プランジャーに軽い圧力をかけたまま、3方向ストップコックを回して、長いアームがリザーバーシリンジに面するようにします。次に、気泡を起こさずに針をホルダーに挿入します。針が水平から10〜15度の角度でまっすぐ左を向くように針を調整します。
粗いマイクロマニピュレーターと細かいマイクロマニピュレーターを使用して、針先を顕微鏡の対物レンズの下に移動させ、ピントを合わせます。液体が針先に出入りしている場合は、オイルとRPTの間に安定した半月板が観察されるまで、シリンジポンプを使用して圧力を調整します。.オイルバブルが残っている場合は、針を右に動かして先端をRPTから引き出し、次に左に戻って再配置します。
ドナー動物が再び視界に入るまで、ステージを右に動かします。移植する細胞の中心を戻して焦点を合わせ、針を動物のすぐ外側の細胞に合わせます。次に、ドナー動物に針を挿入し、必要に応じてマイクロシリンジポンプで針先の油メニスカスを再安定させます。
針先を目的の細胞に当て、マイクロシリンジポンプで優しく吸引します。適切な細胞を採取した後、ドナーから針を取り外し、針先で材料を再安定させます。ステージを再配置して最初の宿主動物を視界に入れる/中央に配置し、細胞を配置する領域に焦点を合わせ、針を動物のすぐ外側のこの領域に合わせます。

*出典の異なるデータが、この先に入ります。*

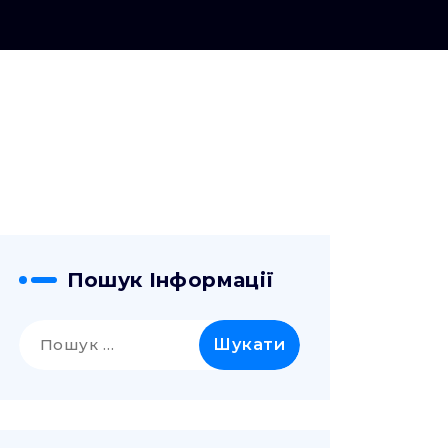
Пошук Інформації
Пошук:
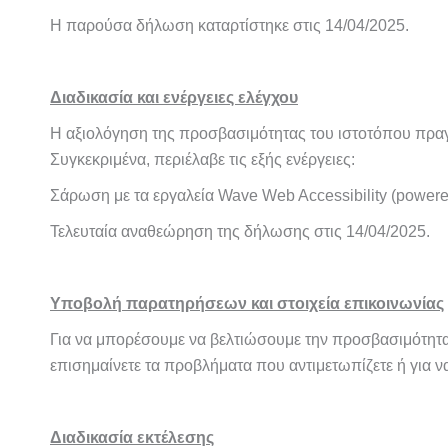
Η παρούσα δήλωση καταρτίστηκε στις 14/04/2025.
Διαδικασία και ενέργειες ελέγχου
Η αξιολόγηση της προσβασιμότητας του ιστοτόπου πραγ
Συγκεκριμένα, περιέλαβε τις εξής ενέργειες:
Σάρωση με τα εργαλεία Wave Web Accessibility (powe
Τελευταία αναθεώρηση της δήλωσης στις 14/04/2025.
Υποβολή παρατηρήσεων και στοιχεία επικοινωνίας
Για να μπορέσουμε να βελτιώσουμε την προσβασιμότητα 
επισημαίνετε τα προβλήματα που αντιμετωπίζετε ή για 
Διαδικασία εκτέλεσης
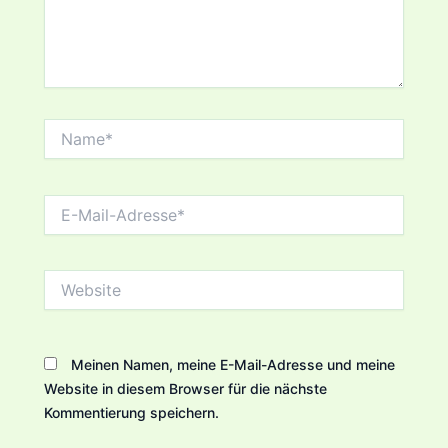
Name*
E-
Mail-
Adresse*
Website
Meinen Namen, meine E-Mail-Adresse und meine
Website in diesem Browser für die nächste
Kommentierung speichern.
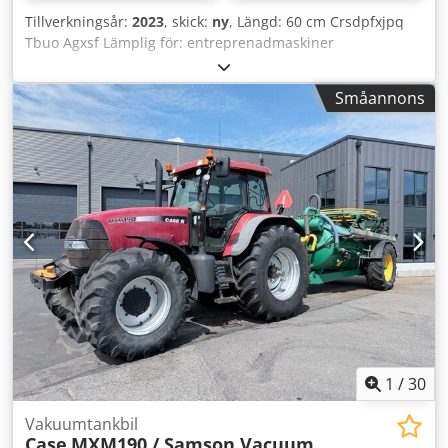
Tillverkningsår:
2023
, skick:
ny
, Längd: 60 cm Crsdpfxjpq
Tbuo Agxsf Lämplig för: entreprenadmaskiner
Lastutrymme: 500 l Garanti: 6 månader
Småannons
1
/
30
Vakuumtankbil
Case
MXM190 / Samson Vacuum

次に、針を宿主動物に挿入し、針先のオイルメニスカスを再安定させます。針先を堆積部位に配置し、正しい数のドナー細胞が針から放出されるまで、マイクロシリンジポンプで穏やかな圧力をかけます。最後に、ホストから針を取り外します。
移植後12時間で、宿主の迷走神経核の前部領域にドナーニューロンが観察され、健康な神経突起の兆候が示されました。移植後2日で、移植されたニューロンは正しい位置に留まっただけでなく、新しい軸索を第4咽頭弓に向けて伸ばし始めており、宿主内での統合が成功したことを示しています。